A narrativa desenvolve-se no etéreo da incerteza e também, paradoxalmente, do realismo. As cenas em ambiente alienígena incutem um sentimento de estranheza, desconforto e ansiedade – são elas a transformação de extraterrestre para humana, que ocorre logo na fabulosa sequência de abertura, e o “processamento” dos humanos capturados. Por outro lado, o restante filme é enquadrado na dureza do realismo, típico de filmes britânicos. As paisagens são austeras, os personagens severamente humanos. Um pormenor interessante da filmagem foi o facto de boa parte das cenas de sedução de Scarlett Johansson (numa brilhante interpretação) serem reais. Glazer e a equipa montaram várias câmaras numa carrinha na qual Johansson circulava livremente pelas ruas da Escócia, numa curiosa inversão do modelo reality show. Com uma peruca negra, roupas trashy e lábios garridamente vermelhos consegue preservar o anonimato e sair em busca de “presas”. Com a devida autorização, algumas dessas filmagens foram incorporadas no filme, contribuindo para o todo realista-onírico que constrói a atmosfera do filme.

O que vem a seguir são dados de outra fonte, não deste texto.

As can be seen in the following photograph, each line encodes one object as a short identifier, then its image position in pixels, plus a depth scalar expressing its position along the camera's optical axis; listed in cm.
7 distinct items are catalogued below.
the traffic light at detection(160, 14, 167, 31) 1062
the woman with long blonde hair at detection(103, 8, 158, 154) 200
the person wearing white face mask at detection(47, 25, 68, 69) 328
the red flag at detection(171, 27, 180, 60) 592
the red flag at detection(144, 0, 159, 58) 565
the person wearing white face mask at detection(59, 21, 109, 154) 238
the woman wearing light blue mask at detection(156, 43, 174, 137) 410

Este não é, de todo, um filme fácil. A narrativa, apesar de relativamente linear, serve um ambiente opressor, negro, desesperante. As cenas desenvolvem-se como no provérbio do gato e do rato, um predador inexoravelmente na busca da vítima. Uma destas em particular, que envolve um casal, o filho bebé, um cão e um surfista, é um dos momentos mais arrepiantes de todo o filme – julgo não ser para os de coração fraco. Contudo, esta não é uma história que se cinja ao mote da caça, antes pelo contrário. O título é a pista mais importante para o que o realizador e o argumentista nos querem revelar, uma temática mais universal, obviamente, o que se esconde por debaixo daquilo que revelamos para o mundo exterior e para os nossos pares. Nessa senda, a figura de Johansson é um personagem verdadeiramente trágico, ao descobrir que existe uma relação mais profunda com as suas vítimas que a de predador / presa. Ou melhor, que aqueles que “consome” têm alma e, assim, a distância de anos-luz que os separa encurta-se para milímetros. Essa redenção é a sua perdição, como em tantos outros personagens da mesma matriz. Um filme brilhante onde a frase “primeiro estranha-se e depois entranha-se” é mesmo aplicável.